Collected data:
═══
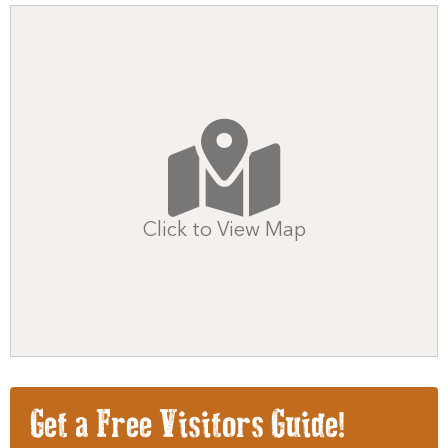
Click to View Map
Get a Free Visitors Guide!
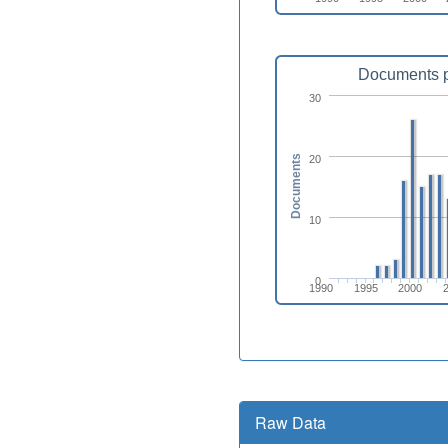
Documents p
30
20
Documents
10
0
1990
1995
2000
Raw Data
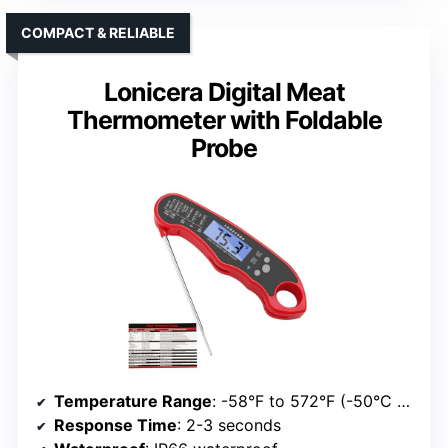
COMPACT & RELIABLE
Lonicera Digital Meat
Thermometer with Foldable
Probe
Temperature Range
: -58°F to 572°F (-50°C to 300°C)
Response Time
: 2-3 seconds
═══
Print out the records in full and exactly, dropping every picture.

_THE ANSWER_
Click to View Map
Get a Free Visitors Guide!
Documents p
30
20
Documents
10
0
1990
1995
2000
Raw Data
COMPACT & RELIABLE
Lonicera Digital Meat
Thermometer with Foldable
Probe
Temperature Range
: -58°F to 572°F (-50°C to 300°C)
Response Time
: 2-3 seconds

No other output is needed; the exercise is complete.